It’s Friday the 13th! I’m not really a superstitious gal but I did wake up in a gloomy funk. And I like the idea of a mystical reason rather than the reality of my life.
This week has been hard. I’ve been in week 2 of the never-ending cold. I don’t feel super horrific – thankfully- but I’ve gone through four boxes of tissues and two bags of cough drops. Not only is my nose all flakey, my upper lip is very tender. I know this because in my grooming practice of mustache removing, I made my lip bleed. It hurt…bad! And worse than a bleeding lip has been my sleeping irregularity.
I have this quirky habit of waking up and counting my hours of sleep. I wake up, look at the time and calculate my hours. I love me a good 8 hours! I naturally wake up 5:30/6 a.m. so eight doesn’t come often but when it does, ooh-la-la! My norm is 6-7 hours. I can make 5 hours work too with the benefit of a third cup of coffee. Earlier this week, I was getting 2-4 hours for about three nights.
This week at work has been grueling. On top of all the typical day-to-day hoopla, I’ve had three Federal reports to complete, two performance reviews and our website overhaul. And last night, I had a three hour meeting. The last 45 minutes were a heavy-charged critique of an event I lead. Now, I love to be busy! I enjoy being challenged! I embrace changing things up! BUT the combination of sleep deprivation and heavy workload made the criticism sound a lot like, ‘you suck at your job!’
The looming thought followed me into bed. So, when I woke up 6 hours later, I felt tired and defeated. Not quite the right mindset for personal training. And my session with Josh went bad. I kept stopping in the middle of each set of each exercise. I couldn’t get my rhythm. I didn’t have the strength. And I just completely gave up on a plank. I usually get such a rush from working out. I believe in the endorphin high. I wanted to be high. I was low! I told Josh I should have canceled because now I was even more disappointed with myself.

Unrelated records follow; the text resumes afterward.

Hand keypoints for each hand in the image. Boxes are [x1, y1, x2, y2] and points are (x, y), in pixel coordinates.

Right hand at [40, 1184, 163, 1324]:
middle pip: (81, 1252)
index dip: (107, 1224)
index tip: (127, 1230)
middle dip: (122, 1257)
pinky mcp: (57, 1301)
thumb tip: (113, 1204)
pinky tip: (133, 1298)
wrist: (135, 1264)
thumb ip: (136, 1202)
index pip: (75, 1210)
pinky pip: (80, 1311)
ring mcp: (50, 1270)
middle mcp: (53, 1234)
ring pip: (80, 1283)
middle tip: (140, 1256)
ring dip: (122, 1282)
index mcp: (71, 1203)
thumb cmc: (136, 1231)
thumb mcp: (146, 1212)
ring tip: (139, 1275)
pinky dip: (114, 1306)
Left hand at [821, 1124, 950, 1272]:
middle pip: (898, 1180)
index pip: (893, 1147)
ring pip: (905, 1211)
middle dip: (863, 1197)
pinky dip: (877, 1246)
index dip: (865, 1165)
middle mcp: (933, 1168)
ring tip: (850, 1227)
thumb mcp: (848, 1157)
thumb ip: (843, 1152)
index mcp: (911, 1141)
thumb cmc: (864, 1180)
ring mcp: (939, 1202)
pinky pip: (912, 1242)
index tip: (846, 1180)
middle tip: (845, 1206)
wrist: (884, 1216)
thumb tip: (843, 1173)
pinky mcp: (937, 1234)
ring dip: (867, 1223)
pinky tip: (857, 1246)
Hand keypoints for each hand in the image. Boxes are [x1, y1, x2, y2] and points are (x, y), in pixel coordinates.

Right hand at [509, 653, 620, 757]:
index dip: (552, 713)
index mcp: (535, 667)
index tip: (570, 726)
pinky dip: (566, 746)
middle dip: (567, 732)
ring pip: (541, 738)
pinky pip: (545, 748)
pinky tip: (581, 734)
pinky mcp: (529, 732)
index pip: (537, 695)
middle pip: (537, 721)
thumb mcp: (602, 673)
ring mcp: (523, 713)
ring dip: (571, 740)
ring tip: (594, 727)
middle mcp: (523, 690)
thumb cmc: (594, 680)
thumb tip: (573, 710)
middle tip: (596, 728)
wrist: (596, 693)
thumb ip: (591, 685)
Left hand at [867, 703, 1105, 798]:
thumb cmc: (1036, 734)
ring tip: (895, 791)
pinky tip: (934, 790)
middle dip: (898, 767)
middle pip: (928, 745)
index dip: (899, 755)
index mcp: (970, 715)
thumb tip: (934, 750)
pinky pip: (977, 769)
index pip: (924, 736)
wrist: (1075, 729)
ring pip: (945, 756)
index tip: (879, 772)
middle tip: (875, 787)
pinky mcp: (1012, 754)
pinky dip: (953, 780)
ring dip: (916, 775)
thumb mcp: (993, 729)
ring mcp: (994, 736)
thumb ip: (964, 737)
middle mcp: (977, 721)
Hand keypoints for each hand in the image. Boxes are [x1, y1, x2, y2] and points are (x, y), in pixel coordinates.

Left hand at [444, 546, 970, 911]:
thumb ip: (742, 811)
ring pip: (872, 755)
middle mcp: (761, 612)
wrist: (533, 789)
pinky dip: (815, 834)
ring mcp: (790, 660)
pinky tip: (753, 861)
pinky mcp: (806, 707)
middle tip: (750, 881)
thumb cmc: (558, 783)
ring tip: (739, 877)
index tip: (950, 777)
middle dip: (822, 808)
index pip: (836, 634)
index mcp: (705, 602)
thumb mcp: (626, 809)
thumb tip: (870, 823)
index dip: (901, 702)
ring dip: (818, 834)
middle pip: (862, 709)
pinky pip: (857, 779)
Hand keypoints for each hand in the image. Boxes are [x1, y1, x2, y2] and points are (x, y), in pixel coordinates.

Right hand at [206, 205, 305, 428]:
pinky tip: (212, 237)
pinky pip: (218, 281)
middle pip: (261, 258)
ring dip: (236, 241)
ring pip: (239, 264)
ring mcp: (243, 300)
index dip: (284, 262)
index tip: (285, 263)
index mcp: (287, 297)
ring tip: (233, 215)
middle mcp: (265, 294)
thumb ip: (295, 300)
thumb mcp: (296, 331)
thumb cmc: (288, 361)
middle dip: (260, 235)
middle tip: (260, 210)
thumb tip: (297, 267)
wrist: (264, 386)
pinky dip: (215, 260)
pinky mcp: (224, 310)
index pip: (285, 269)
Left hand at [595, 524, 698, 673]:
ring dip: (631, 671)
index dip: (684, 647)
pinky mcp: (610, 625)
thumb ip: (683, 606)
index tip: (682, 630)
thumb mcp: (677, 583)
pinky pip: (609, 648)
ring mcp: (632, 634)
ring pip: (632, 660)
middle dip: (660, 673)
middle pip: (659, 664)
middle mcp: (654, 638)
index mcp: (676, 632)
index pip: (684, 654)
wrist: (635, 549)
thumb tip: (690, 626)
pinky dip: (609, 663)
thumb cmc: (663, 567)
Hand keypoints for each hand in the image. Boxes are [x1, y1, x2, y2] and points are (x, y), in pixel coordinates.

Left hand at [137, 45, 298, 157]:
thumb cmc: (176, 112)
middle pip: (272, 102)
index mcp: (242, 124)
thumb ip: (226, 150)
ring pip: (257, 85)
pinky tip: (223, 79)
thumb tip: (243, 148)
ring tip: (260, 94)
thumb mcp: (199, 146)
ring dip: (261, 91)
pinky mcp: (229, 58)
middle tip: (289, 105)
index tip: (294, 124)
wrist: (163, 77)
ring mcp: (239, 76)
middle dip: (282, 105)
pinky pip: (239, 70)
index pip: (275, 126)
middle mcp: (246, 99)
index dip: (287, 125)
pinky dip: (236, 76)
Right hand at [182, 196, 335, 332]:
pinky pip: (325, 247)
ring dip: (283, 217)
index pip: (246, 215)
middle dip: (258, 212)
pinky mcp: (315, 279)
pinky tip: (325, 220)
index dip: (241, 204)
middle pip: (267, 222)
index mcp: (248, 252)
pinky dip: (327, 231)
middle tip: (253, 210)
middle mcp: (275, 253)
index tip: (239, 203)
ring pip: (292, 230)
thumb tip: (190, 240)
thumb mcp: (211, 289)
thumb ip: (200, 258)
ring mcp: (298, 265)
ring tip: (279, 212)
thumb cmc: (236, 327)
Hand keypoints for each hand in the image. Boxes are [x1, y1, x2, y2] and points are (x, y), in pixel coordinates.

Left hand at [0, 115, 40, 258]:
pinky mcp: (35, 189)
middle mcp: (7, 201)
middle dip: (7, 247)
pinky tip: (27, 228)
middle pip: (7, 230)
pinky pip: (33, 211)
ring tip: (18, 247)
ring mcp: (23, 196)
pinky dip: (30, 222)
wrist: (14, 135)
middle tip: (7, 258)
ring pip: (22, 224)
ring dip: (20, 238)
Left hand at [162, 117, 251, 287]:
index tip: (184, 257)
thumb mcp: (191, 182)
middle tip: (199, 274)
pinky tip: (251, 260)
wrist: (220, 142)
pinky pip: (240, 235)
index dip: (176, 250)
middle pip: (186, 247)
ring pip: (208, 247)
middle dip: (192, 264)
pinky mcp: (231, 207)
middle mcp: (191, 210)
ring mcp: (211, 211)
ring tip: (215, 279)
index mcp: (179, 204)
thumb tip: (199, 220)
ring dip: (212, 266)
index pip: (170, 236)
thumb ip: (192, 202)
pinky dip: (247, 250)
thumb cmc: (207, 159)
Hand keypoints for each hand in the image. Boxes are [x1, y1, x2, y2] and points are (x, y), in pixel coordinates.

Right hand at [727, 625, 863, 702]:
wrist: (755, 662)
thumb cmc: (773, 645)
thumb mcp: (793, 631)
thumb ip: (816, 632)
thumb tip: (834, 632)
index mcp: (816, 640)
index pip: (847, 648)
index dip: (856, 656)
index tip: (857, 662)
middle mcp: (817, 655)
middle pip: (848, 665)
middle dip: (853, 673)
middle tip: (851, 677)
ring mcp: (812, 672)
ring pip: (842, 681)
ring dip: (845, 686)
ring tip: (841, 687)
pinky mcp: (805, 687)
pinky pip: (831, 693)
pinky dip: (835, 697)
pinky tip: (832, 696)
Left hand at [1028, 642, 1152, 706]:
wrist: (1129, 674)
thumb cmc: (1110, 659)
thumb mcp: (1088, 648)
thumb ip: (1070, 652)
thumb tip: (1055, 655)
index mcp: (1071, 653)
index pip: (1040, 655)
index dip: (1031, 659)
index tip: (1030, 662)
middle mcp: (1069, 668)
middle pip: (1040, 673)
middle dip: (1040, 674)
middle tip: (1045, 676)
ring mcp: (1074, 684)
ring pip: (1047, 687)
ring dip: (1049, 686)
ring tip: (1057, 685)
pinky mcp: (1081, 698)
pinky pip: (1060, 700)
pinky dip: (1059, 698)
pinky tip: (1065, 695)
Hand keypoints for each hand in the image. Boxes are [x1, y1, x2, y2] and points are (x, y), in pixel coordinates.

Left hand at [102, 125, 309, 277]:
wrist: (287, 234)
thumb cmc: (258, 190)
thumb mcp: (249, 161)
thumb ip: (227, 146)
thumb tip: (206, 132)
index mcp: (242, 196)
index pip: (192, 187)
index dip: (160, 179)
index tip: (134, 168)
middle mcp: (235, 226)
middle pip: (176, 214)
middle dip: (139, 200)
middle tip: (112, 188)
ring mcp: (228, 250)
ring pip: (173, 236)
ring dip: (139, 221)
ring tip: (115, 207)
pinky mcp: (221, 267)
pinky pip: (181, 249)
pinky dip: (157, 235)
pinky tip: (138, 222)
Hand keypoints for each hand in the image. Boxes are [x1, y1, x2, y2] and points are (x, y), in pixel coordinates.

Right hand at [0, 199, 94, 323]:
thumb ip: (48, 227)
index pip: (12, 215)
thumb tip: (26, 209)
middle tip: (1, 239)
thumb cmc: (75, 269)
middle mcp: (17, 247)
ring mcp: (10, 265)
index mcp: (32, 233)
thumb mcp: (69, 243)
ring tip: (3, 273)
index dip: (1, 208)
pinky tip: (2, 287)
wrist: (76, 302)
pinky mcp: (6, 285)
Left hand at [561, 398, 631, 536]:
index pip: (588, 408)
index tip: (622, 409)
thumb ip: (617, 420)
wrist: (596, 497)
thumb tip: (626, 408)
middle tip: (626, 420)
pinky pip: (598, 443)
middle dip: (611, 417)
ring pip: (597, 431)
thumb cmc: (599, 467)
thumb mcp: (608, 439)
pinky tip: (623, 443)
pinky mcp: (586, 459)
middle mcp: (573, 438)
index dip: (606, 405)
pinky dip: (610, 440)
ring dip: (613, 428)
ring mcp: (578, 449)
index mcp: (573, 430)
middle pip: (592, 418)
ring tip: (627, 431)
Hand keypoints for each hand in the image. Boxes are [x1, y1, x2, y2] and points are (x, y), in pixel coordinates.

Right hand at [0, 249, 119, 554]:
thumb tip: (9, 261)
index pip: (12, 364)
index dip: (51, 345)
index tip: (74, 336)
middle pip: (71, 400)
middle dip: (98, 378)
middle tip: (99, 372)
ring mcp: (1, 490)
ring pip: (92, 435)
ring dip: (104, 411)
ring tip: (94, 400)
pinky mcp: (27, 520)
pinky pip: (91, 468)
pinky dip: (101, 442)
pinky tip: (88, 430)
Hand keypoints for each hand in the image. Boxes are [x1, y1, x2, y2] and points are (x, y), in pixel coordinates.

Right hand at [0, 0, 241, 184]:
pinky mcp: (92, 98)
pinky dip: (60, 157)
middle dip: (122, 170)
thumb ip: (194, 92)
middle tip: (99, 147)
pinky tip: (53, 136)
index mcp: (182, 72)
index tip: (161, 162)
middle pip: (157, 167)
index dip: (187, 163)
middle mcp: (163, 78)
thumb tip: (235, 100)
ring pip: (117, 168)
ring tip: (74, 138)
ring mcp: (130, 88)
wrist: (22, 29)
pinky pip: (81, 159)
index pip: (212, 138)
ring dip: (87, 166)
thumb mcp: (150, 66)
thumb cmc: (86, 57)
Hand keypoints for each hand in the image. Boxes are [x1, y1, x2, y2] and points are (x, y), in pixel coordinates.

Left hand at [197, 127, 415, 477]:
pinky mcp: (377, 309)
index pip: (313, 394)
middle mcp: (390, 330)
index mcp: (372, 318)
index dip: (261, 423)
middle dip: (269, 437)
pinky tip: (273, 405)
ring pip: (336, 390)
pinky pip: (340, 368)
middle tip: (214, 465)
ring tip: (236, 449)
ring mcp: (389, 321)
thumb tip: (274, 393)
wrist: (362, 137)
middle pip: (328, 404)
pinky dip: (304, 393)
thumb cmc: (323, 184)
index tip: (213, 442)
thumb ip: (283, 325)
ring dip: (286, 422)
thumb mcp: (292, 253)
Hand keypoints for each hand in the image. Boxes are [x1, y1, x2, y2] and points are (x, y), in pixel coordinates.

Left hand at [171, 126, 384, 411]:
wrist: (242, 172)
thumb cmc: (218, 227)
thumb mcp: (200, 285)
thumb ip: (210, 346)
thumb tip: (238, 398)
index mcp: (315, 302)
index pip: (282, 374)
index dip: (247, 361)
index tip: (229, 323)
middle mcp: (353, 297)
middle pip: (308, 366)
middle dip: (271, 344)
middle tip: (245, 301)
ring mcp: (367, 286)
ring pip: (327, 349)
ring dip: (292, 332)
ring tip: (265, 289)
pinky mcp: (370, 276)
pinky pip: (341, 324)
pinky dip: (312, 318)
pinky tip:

Josh responded with another one of his fitticisms: “It would have been far more disappointing to have done nothing at all.”
Even his sage point couldn’t get me unstuck. I was mired in the muck.
I said a little prayer of thanksgiving that my true nature is upbeat. I know many people battle melancholy on a regular basis. I know I’m blessed. And I also knew this overwhelming feeling would pass. I would return to my normal.
On the way to work, I found a surprise $20 tucked in my phone. I thought I had lost it. The notion that I haven’t ‘lost it’ became a platform to build a better day on. The heaviness is gradually lifting and my day continues to get better. After a good night sleep, I should wake up normal.